To install Helm, refer to the Helm install guide and ensure that the helm binary is in the PATH of your shell.
Using Helm
Once you have installed the Helm client, you can deploy a Bitnami Helm Chart into a Kubernetes cluster.
Please refer to the Quick Start guide if you wish to get running in just a few commands, otherwise the Using Helm Guide provides detailed instructions on how to use the Helm client to manage packages on your Kubernetes cluster.

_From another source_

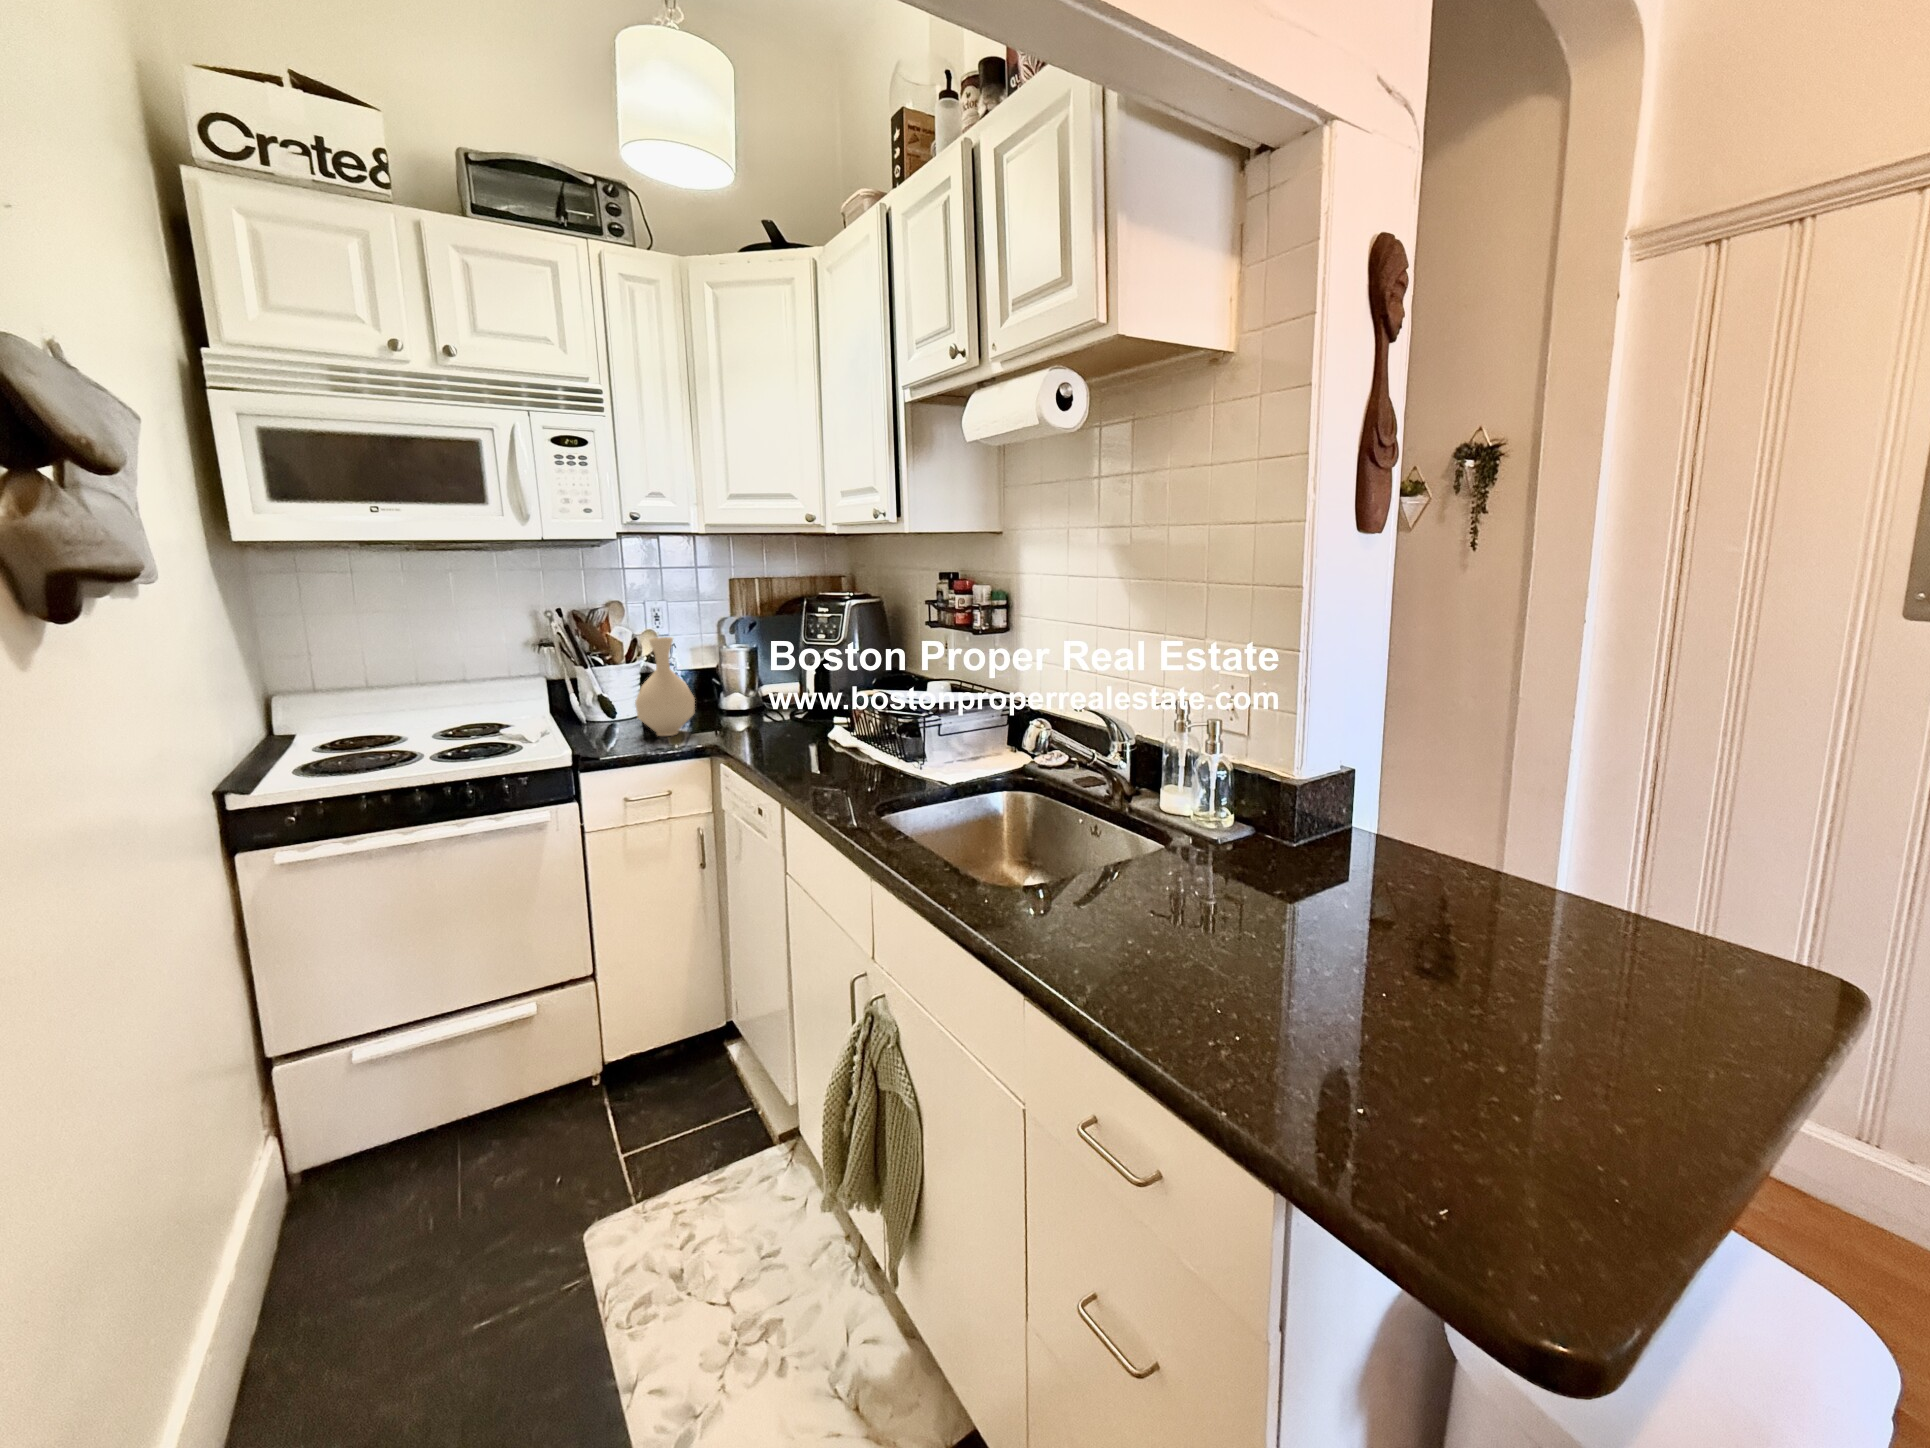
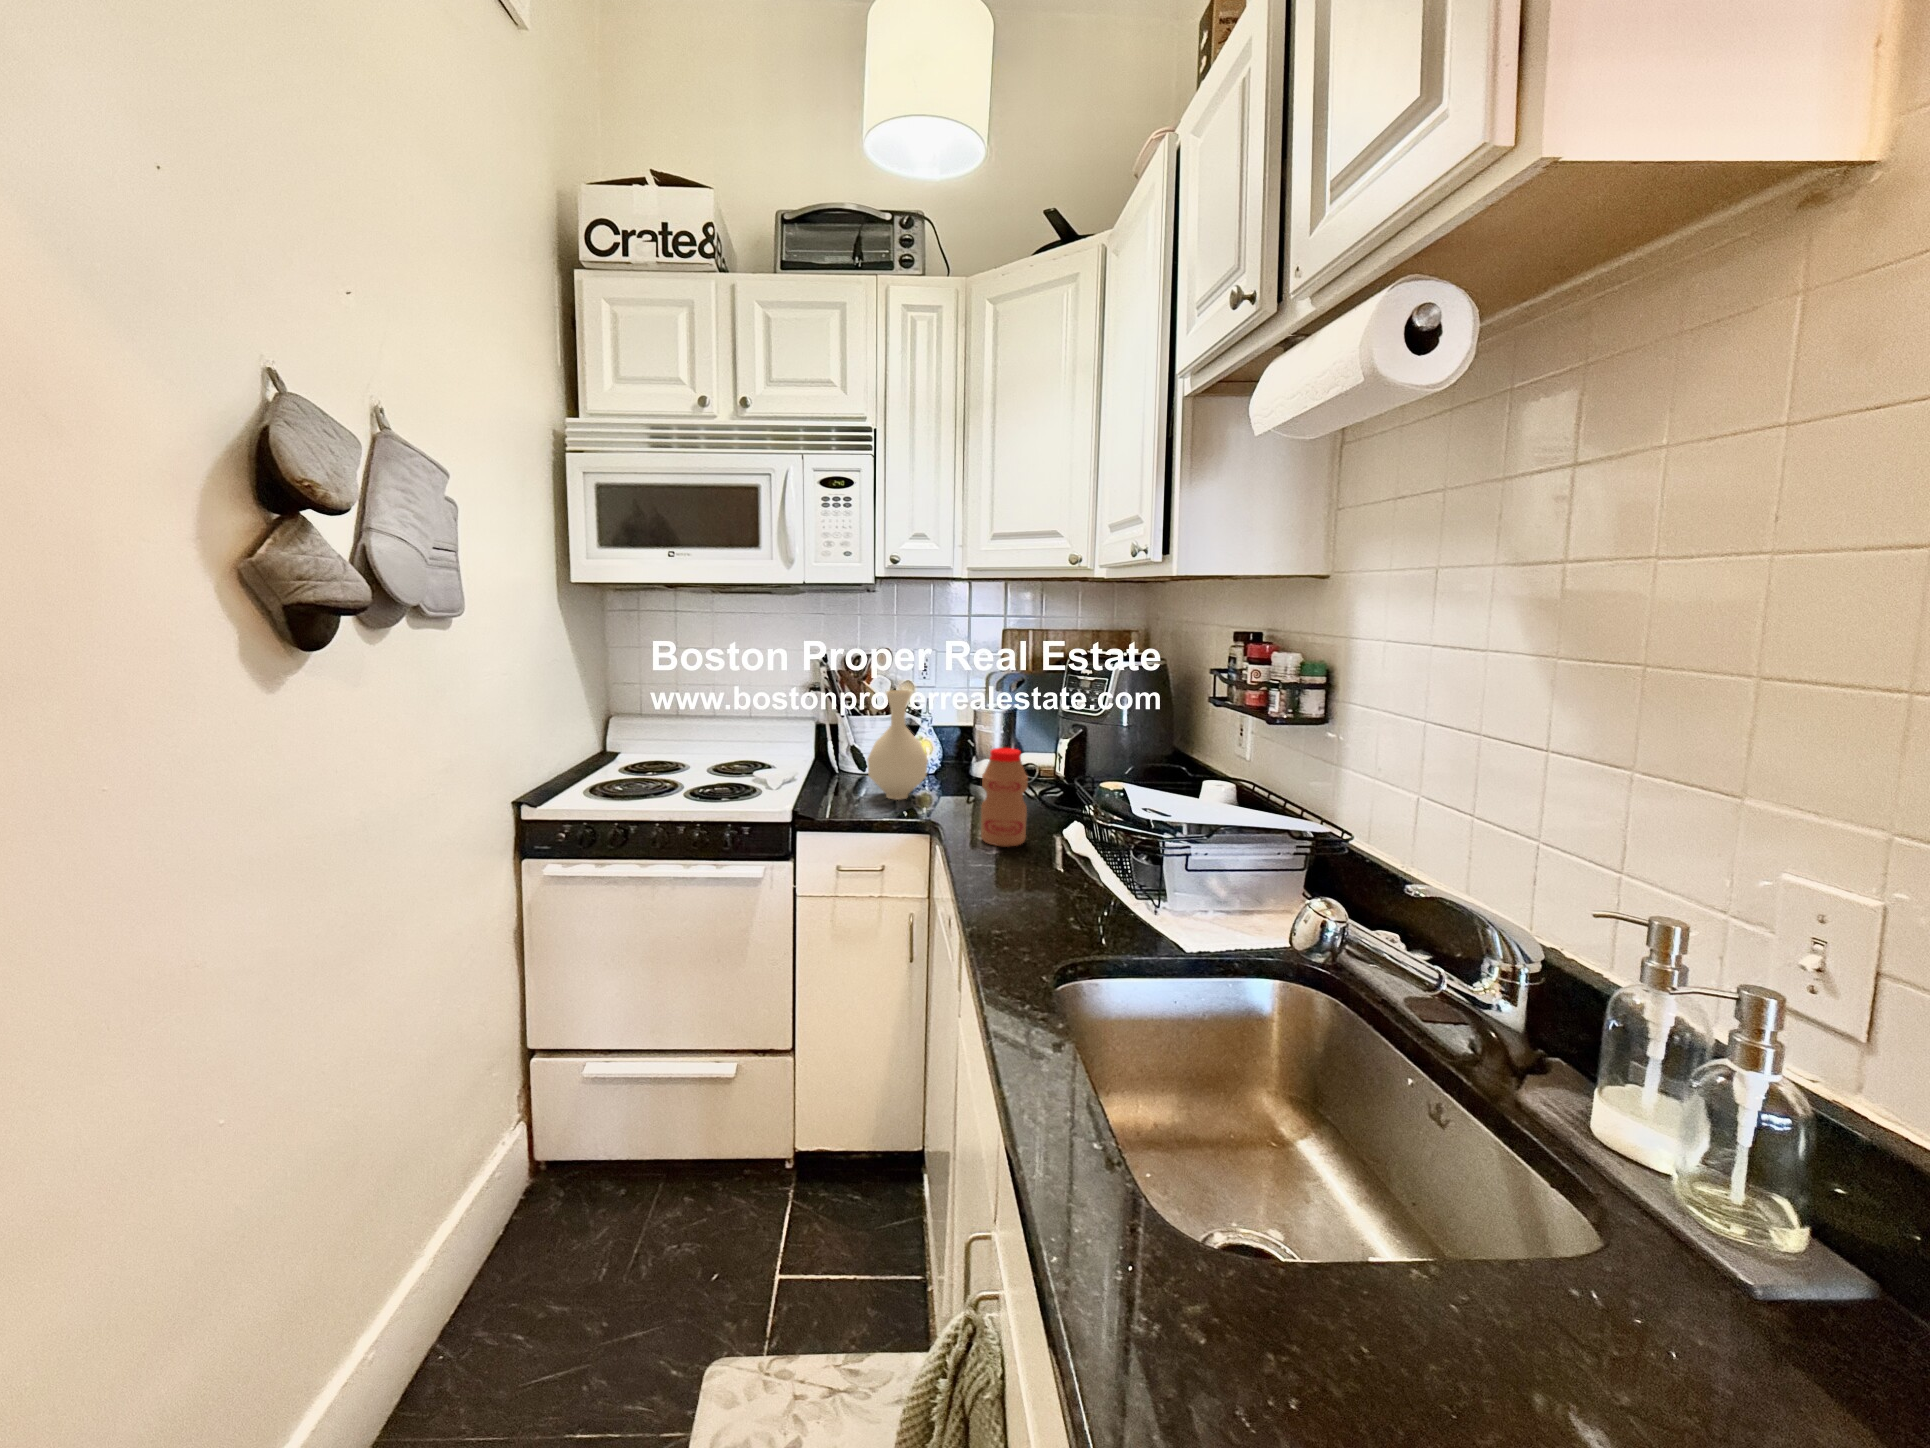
bottle: none [764,674,804,753] -> present [981,748,1028,847]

Useful Helm Client Commands:
- Install a chart:
helm install my-release oci://registry-1.docker.io/bitnamicharts/<chart> - Upgrade your application:
helm upgrade my-release oci://registry-1.docker.io/bitnamicharts/<chart>
License
Copyright © 2023 VMware, Inc.
Licensed under the Apache License, Version 2.0 (the "License"); you may not use this file except in compliance with the License. You may obtain a copy of the License at
http://www.apache.org/licenses/LICENSE-2.0
Unless required by applicable law or agreed to in writing, software distributed under the License is distributed on an "AS IS" BASIS, WITHOUT WARRANTIES OR CONDITIONS OF ANY KIND, either express or implied. See the License for the specific language governing permissions and limitations under the License.